# Volume boost?



## bond32 (Jul 14, 2011)

I was wondering if there is an app or kernel available to boost he volume from the headphones jack. Mine seems low (I'm not loosing hearing either).

Sent from my ADR6400L using Tapatalk


----------



## Mustang302LX (Jun 28, 2011)

DSP Manager on AOSP ROMs does this.

Sent from my Thunderbolt running CyanogenMod 7 using the Tapatalk app.


----------



## jimmydene84 (Jul 11, 2011)

What r u wanting to boost...music or calls?

Sent from my ADR6400L using Tapatalk


----------



## fixxxer2012 (Jul 31, 2011)

if your on sense the only solution is too extract and install the newest ziggy/synergy kernel & volume+. ziggy added a huge volume boost while the other devs have not yet to their kernels.

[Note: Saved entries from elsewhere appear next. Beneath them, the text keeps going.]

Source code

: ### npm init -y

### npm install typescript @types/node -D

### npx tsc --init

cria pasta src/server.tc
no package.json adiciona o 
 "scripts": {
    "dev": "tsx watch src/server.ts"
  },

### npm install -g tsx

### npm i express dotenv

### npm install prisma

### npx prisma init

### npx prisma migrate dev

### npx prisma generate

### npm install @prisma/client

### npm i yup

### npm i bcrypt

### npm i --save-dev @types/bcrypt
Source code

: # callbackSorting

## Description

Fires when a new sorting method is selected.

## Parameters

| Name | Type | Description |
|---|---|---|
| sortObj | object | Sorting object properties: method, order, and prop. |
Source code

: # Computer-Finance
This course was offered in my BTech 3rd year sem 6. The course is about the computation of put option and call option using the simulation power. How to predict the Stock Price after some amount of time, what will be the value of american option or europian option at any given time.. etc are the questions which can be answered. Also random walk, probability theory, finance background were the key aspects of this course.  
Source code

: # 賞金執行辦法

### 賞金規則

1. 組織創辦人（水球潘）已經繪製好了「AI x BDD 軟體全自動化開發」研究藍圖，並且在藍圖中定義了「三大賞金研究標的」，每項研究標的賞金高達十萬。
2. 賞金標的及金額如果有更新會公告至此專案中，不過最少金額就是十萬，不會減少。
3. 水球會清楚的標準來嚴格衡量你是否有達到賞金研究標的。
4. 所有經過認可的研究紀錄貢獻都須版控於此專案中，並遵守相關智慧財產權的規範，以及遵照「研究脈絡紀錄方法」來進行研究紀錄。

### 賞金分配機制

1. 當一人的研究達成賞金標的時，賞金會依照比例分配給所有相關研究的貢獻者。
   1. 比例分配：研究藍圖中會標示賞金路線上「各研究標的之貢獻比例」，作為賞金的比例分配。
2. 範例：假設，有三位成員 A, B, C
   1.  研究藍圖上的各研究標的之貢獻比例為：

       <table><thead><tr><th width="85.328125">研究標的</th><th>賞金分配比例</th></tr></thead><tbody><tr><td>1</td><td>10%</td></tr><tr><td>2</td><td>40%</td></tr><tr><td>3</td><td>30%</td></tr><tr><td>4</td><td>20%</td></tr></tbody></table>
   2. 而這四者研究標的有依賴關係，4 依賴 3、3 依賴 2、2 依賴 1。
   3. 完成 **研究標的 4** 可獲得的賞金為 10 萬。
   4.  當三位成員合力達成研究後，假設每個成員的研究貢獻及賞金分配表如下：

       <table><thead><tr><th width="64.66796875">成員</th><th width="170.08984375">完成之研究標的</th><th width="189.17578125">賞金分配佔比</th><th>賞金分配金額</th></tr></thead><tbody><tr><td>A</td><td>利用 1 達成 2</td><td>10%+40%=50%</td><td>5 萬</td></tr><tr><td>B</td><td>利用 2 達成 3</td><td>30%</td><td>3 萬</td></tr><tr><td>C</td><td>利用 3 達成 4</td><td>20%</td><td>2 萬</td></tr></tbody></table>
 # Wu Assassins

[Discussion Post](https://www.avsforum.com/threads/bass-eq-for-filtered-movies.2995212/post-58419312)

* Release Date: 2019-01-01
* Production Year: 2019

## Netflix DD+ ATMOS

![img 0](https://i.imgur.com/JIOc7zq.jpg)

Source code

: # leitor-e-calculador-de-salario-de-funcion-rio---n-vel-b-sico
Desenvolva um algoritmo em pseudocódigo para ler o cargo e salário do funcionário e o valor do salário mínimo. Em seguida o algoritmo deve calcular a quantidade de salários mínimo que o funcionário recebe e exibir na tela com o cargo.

if your on aosp just install volume+ from the market.


----------



## bond32 (Jul 14, 2011)

fixxxer2012 said:


> if your on sense the only solution is too extract and install the newest ziggy/synergy kernel & volume+. ziggy added a huge volume boost while the other devs have not yet to their kernels.
> 
> if your on aosp just install volume+ from the market.


Thanks. Just what I needed to know.


----------



## fixxxer2012 (Jul 31, 2011)

bond32 said:


> Thanks. Just what I needed to know.


yeah im back on sense now and it worked great. just play with the settings in volume+ to get the effects you want.


----------



## Mustang302LX (Jun 28, 2011)

fixxxer2012 said:


> yeah im back on sense now and it worked great. just play with the settings in volume+ to get the effects you want.


If on AOSP why not just use dsp manager? Already installed and works great.

Sent from my Thunderbolt running CyanogenMod 7 using the Tapatalk app.


----------



## fixxxer2012 (Jul 31, 2011)

Mustang302LX said:


> If on AOSP why not just use dsp manager? Already installed and works great.
> 
> Sent from my Thunderbolt running CyanogenMod 7 using the Tapatalk app.


it doesn't work as good as volume+. i tried both and volume+ is superior.


----------



## Mustang302LX (Jun 28, 2011)

fixxxer2012 said:


> it doesn't work as good as volume+. i tried both and volume+ is superior.


Nice ill take a look.

Sent from my Thunderbolt running CyanogenMod 7 using the Tapatalk app.


----------



## klisp (Sep 3, 2011)

Will this for GB roms as well? It's not that the volume is completely low....the volume gets louder after a few seconds or so...so, if i get a txt, i won't hear it because it's just one short notification...if it's a call, the first 2 rings are really low...then the ring gets louder.


----------